Think about that in the context of a website. I think it’s fair to say that even the best websites — arguably, all websites — are, well, clunky. While browsing the internet may seem like second nature, it’s not a natural thing at all. The first online shopping transaction was just 24 years ago, when two friends exchanged a Sting CD online. (For context, we homo sapiens have been around for 300,000 years. We’ve spent way more time rubbing sticks together to make fire than shopping online).
Adding to the clunkiness is a lot of complex, crazy, technical, miraculous, messy, wiry stuff going on in the background to bring that website to life. And, of course, there’s always human error.
If you’ve ever witnessed a user testing session or actually watched someone use a website, you’d know that the average person (*cough, cough* Mom) has no idea how a website works, on any level. Most people are actually quite intimidated and stumble through even the friendliest user experiences. Confusion and frustration abound.
Those very real negative emotions can lead to a very real negative impression of the website — and brand overall. Chances are, those users won’t be too keen to come back.
But masking all that with some beauty and personality helps you establish a connection, so that users give you — and themselves — at least a little bit of wiggle room.
That’s why, as simple (shallow?) as it sounds, “pretty” is so important. An attractive website helps users more easily understand (and, perhaps even more than that, forgive) the experience, and therefore be willing to problem-solve their way through it.
How to build emotion into your website design
Beauty and brains, pleasure and usability — they should go hand in hand.
— Don Norman
In his book, Norman defined three cognitive levels of design that we can apply to build emotion into our clients’ websites and digital products: visceral, behavioral, and reflective.
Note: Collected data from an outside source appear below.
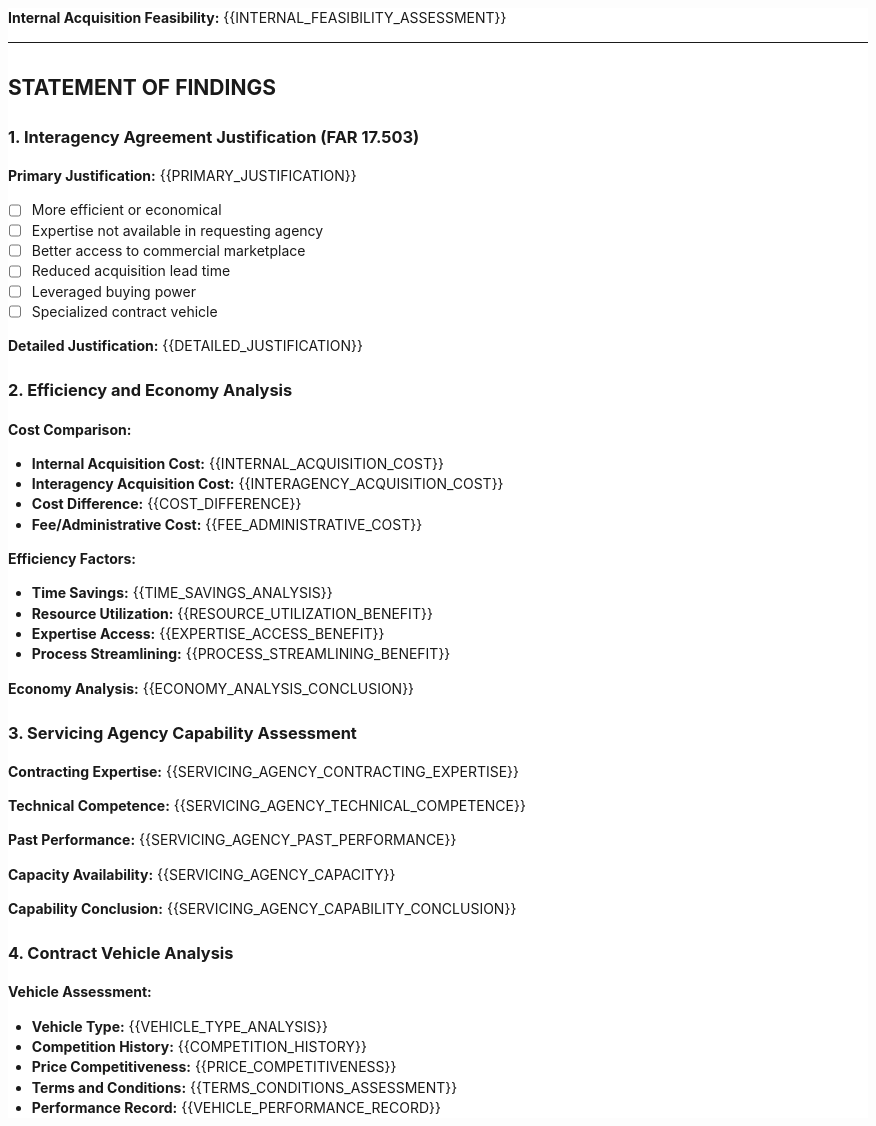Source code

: **Internal Acquisition Feasibility:** {{INTERNAL_FEASIBILITY_ASSESSMENT}}

---

## STATEMENT OF FINDINGS

### 1. Interagency Agreement Justification (FAR 17.503)
**Primary Justification:** {{PRIMARY_JUSTIFICATION}}
- [ ] More efficient or economical
- [ ] Expertise not available in requesting agency
- [ ] Better access to commercial marketplace
- [ ] Reduced acquisition lead time
- [ ] Leveraged buying power
- [ ] Specialized contract vehicle

**Detailed Justification:**
{{DETAILED_JUSTIFICATION}}

### 2. Efficiency and Economy Analysis
**Cost Comparison:**
- **Internal Acquisition Cost:** {{INTERNAL_ACQUISITION_COST}}
- **Interagency Acquisition Cost:** {{INTERAGENCY_ACQUISITION_COST}}
- **Cost Difference:** {{COST_DIFFERENCE}}
- **Fee/Administrative Cost:** {{FEE_ADMINISTRATIVE_COST}}

**Efficiency Factors:**
- **Time Savings:** {{TIME_SAVINGS_ANALYSIS}}
- **Resource Utilization:** {{RESOURCE_UTILIZATION_BENEFIT}}
- **Expertise Access:** {{EXPERTISE_ACCESS_BENEFIT}}
- **Process Streamlining:** {{PROCESS_STREAMLINING_BENEFIT}}

**Economy Analysis:** {{ECONOMY_ANALYSIS_CONCLUSION}}

### 3. Servicing Agency Capability Assessment
**Contracting Expertise:**
{{SERVICING_AGENCY_CONTRACTING_EXPERTISE}}

**Technical Competence:**
{{SERVICING_AGENCY_TECHNICAL_COMPETENCE}}

**Past Performance:**
{{SERVICING_AGENCY_PAST_PERFORMANCE}}

**Capacity Availability:**
{{SERVICING_AGENCY_CAPACITY}}

**Capability Conclusion:** {{SERVICING_AGENCY_CAPABILITY_CONCLUSION}}

### 4. Contract Vehicle Analysis
**Vehicle Assessment:**
- **Vehicle Type:** {{VEHICLE_TYPE_ANALYSIS}}
- **Competition History:** {{COMPETITION_HISTORY}}
- **Price Competitiveness:** {{PRICE_COMPETITIVENESS}}
- **Terms and Conditions:** {{TERMS_CONDITIONS_ASSESSMENT}}
- **Performance Record:** {{VEHICLE_PERFORMANCE_RECORD}}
In short, the appearance of a design makes up the visceral (and most visual) level of design. The behavioral relates to how the product works, and the reflective relates to the long-term value of the product or design.
Designing your website, app, or any other digital product with these three principles in mind can help make it more:
- Appealing by capturing your users’ attention, delighting them with beauty and, ultimately, influencing their perceptions
- Effective by guiding them through your site and ensuring they find what they’re looking for without too much friction
- Memorable by allowing users to appreciate your website and enjoy their experience
Through beautiful, authentic, and compelling content, useful and meaningful interactions, and an overall sound UX strategy, brands can express their personalities and create those critical positive emotional connections with their users that will help ensure they become loyalists and even evangelists of the brand. Or at least make sure they hit that “Buy Now” button.